(Data items)
----
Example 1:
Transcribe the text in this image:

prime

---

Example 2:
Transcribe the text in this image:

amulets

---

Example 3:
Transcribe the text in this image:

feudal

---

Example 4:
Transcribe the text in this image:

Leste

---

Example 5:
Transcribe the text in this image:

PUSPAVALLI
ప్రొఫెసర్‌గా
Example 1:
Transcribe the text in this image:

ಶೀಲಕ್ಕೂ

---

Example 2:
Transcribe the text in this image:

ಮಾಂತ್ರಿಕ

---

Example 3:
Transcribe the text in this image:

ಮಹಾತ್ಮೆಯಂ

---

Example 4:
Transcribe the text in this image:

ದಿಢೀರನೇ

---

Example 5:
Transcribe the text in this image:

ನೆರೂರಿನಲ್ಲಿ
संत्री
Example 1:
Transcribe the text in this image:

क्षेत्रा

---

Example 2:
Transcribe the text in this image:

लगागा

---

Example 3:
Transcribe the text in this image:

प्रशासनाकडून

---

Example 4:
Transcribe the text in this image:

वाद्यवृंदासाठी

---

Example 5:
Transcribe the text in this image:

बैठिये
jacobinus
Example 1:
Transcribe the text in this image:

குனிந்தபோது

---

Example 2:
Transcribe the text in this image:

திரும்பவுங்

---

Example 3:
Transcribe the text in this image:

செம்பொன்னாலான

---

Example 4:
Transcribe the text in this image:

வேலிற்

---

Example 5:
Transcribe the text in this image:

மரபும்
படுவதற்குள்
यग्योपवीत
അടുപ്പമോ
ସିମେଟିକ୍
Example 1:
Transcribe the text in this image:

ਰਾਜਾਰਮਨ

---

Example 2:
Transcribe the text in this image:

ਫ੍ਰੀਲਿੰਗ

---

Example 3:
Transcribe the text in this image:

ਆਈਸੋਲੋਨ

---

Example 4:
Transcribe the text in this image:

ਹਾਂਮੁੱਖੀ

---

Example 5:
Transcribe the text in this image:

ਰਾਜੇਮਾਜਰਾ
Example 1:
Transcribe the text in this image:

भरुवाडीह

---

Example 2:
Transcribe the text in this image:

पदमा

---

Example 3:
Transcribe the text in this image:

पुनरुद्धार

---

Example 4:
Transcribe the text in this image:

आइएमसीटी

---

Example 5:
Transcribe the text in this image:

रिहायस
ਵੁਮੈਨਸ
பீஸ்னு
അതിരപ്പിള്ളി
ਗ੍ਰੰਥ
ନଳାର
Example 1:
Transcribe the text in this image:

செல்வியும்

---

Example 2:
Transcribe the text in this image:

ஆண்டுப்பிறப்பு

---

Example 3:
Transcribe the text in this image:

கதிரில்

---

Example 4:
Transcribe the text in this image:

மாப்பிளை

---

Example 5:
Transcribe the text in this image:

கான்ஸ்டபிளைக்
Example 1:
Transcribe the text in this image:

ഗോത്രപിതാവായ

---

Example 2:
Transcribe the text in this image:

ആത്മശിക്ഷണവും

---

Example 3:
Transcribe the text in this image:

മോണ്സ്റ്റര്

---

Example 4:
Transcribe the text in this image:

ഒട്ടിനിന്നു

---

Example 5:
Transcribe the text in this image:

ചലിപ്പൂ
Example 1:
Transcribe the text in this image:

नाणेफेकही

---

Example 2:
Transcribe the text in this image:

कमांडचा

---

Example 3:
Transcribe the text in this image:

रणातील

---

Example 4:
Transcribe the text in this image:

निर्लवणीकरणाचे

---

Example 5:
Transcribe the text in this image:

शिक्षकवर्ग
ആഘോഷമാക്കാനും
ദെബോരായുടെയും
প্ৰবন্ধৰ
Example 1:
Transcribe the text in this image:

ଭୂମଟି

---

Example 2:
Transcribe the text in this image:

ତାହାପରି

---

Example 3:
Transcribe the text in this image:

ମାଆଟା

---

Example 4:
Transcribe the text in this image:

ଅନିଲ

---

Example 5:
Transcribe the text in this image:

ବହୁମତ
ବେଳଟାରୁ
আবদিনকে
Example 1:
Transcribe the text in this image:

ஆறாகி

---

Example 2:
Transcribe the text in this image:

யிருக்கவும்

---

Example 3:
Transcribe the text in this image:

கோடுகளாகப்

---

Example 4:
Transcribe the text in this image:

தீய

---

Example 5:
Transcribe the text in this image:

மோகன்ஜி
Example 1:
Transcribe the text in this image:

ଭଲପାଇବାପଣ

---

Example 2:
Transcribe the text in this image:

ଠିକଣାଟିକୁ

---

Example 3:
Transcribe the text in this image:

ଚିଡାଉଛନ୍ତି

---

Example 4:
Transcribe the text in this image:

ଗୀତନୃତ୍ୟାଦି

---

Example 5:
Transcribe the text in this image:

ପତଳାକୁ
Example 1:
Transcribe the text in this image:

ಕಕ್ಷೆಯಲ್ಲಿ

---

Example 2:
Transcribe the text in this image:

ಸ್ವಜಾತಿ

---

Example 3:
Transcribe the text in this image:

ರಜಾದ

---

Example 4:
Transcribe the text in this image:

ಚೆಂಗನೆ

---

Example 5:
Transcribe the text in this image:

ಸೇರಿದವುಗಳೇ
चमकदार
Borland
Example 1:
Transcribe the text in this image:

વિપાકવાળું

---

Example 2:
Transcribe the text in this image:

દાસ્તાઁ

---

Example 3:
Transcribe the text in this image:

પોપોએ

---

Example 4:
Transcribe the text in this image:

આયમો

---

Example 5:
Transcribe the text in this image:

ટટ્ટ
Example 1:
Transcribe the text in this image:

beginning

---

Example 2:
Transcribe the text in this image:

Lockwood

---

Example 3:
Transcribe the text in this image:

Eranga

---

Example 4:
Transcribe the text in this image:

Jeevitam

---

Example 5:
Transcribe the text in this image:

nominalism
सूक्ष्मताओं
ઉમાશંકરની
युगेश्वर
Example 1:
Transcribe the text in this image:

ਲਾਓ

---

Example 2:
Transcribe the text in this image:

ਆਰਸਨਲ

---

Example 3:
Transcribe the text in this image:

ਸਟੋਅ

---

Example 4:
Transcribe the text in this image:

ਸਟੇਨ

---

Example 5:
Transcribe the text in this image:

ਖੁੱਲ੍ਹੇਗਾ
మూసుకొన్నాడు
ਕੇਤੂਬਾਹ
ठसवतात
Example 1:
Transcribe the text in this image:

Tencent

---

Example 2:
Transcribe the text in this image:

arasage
----
Copy out every line in the rows above, character for character.

• **Response for this exercise**
Example 1:
Transcribe the text in this image:

prime

---

Example 2:
Transcribe the text in this image:

amulets

---

Example 3:
Transcribe the text in this image:

feudal

---

Example 4:
Transcribe the text in this image:

Leste

---

Example 5:
Transcribe the text in this image:

PUSPAVALLI
ప్రొఫెసర్‌గా
Example 1:
Transcribe the text in this image:

ಶೀಲಕ್ಕೂ

---

Example 2:
Transcribe the text in this image:

ಮಾಂತ್ರಿಕ

---

Example 3:
Transcribe the text in this image:

ಮಹಾತ್ಮೆಯಂ

---

Example 4:
Transcribe the text in this image:

ದಿಢೀರನೇ

---

Example 5:
Transcribe the text in this image:

ನೆರೂರಿನಲ್ಲಿ
संत्री
Example 1:
Transcribe the text in this image:

क्षेत्रा

---

Example 2:
Transcribe the text in this image:

लगागा

---

Example 3:
Transcribe the text in this image:

प्रशासनाकडून

---

Example 4:
Transcribe the text in this image:

वाद्यवृंदासाठी

---

Example 5:
Transcribe the text in this image:

बैठिये
jacobinus
Example 1:
Transcribe the text in this image:

குனிந்தபோது

---

Example 2:
Transcribe the text in this image:

திரும்பவுங்

---

Example 3:
Transcribe the text in this image:

செம்பொன்னாலான

---

Example 4:
Transcribe the text in this image:

வேலிற்

---

Example 5:
Transcribe the text in this image:

மரபும்
படுவதற்குள்
यग्योपवीत
അടുപ്പമോ
ସିମେଟିକ୍
Example 1:
Transcribe the text in this image:

ਰਾਜਾਰਮਨ

---

Example 2:
Transcribe the text in this image:

ਫ੍ਰੀਲਿੰਗ

---

Example 3:
Transcribe the text in this image:

ਆਈਸੋਲੋਨ

---

Example 4:
Transcribe the text in this image:

ਹਾਂਮੁੱਖੀ

---

Example 5:
Transcribe the text in this image:

ਰਾਜੇਮਾਜਰਾ
Example 1:
Transcribe the text in this image:

भरुवाडीह

---

Example 2:
Transcribe the text in this image:

पदमा

---

Example 3:
Transcribe the text in this image:

पुनरुद्धार

---

Example 4:
Transcribe the text in this image:

आइएमसीटी

---

Example 5:
Transcribe the text in this image:

रिहायस
ਵੁਮੈਨਸ
பீஸ்னு
അതിരപ്പിള്ളി
ਗ੍ਰੰਥ
ନଳାର
Example 1:
Transcribe the text in this image:

செல்வியும்

---

Example 2:
Transcribe the text in this image:

ஆண்டுப்பிறப்பு

---

Example 3:
Transcribe the text in this image:

கதிரில்

---

Example 4:
Transcribe the text in this image:

மாப்பிளை

---

Example 5:
Transcribe the text in this image:

கான்ஸ்டபிளைக்
Example 1:
Transcribe the text in this image:

ഗോത്രപിതാവായ

---

Example 2:
Transcribe the text in this image:

ആത്മശിക്ഷണവും

---

Example 3:
Transcribe the text in this image:

മോണ്സ്റ്റര്

---

Example 4:
Transcribe the text in this image:

ഒട്ടിനിന്നു

---

Example 5:
Transcribe the text in this image:

ചലിപ്പൂ
Example 1:
Transcribe the text in this image:

नाणेफेकही

---

Example 2:
Transcribe the text in this image:

कमांडचा

---

Example 3:
Transcribe the text in this image:

रणातील

---

Example 4:
Transcribe the text in this image:

निर्लवणीकरणाचे

---

Example 5:
Transcribe the text in this image:

शिक्षकवर्ग
ആഘോഷമാക്കാനും
ദെബോരായുടെയും
প্ৰবন্ধৰ
Example 1:
Transcribe the text in this image:

ଭୂମଟି

---

Example 2:
Transcribe the text in this image:

ତାହାପରି

---

Example 3:
Transcribe the text in this image:

ମାଆଟା

---

Example 4:
Transcribe the text in this image:

ଅନିଲ

---

Example 5:
Transcribe the text in this image:

ବହୁମତ
ବେଳଟାରୁ
আবদিনকে
Example 1:
Transcribe the text in this image:

ஆறாகி

---

Example 2:
Transcribe the text in this image:

யிருக்கவும்

---

Example 3:
Transcribe the text in this image:

கோடுகளாகப்

---

Example 4:
Transcribe the text in this image:

தீய

---

Example 5:
Transcribe the text in this image:

மோகன்ஜி
Example 1:
Transcribe the text in this image:

ଭଲପାଇବାପଣ

---

Example 2:
Transcribe the text in this image:

ଠିକଣାଟିକୁ

---

Example 3:
Transcribe the text in this image:

ଚିଡାଉଛନ୍ତି

---

Example 4:
Transcribe the text in this image:

ଗୀତନୃତ୍ୟାଦି

---

Example 5:
Transcribe the text in this image:

ପତଳାକୁ
Example 1:
Transcribe the text in this image:

ಕಕ್ಷೆಯಲ್ಲಿ

---

Example 2:
Transcribe the text in this image:

ಸ್ವಜಾತಿ

---

Example 3:
Transcribe the text in this image:

ರಜಾದ

---

Example 4:
Transcribe the text in this image:

ಚೆಂಗನೆ

---

Example 5:
Transcribe the text in this image:

ಸೇರಿದವುಗಳೇ
चमकदार
Borland
Example 1:
Transcribe the text in this image:

વિપાકવાળું

---

Example 2:
Transcribe the text in this image:

દાસ્તાઁ

---

Example 3:
Transcribe the text in this image:

પોપોએ

---

Example 4:
Transcribe the text in this image:

આયમો

---

Example 5:
Transcribe the text in this image:

ટટ્ટ
Example 1:
Transcribe the text in this image:

beginning

---

Example 2:
Transcribe the text in this image:

Lockwood

---

Example 3:
Transcribe the text in this image:

Eranga

---

Example 4:
Transcribe the text in this image:

Jeevitam

---

Example 5:
Transcribe the text in this image:

nominalism
सूक्ष्मताओं
ઉમાશંકરની
युगेश्वर
Example 1:
Transcribe the text in this image:

ਲਾਓ

---

Example 2:
Transcribe the text in this image:

ਆਰਸਨਲ

---

Example 3:
Transcribe the text in this image:

ਸਟੋਅ

---

Example 4:
Transcribe the text in this image:

ਸਟੇਨ

---

Example 5:
Transcribe the text in this image:

ਖੁੱਲ੍ਹੇਗਾ
మూసుకొన్నాడు
ਕੇਤੂਬਾਹ
ठसवतात
Example 1:
Transcribe the text in this image:

Tencent

---

Example 2:
Transcribe the text in this image:

arasage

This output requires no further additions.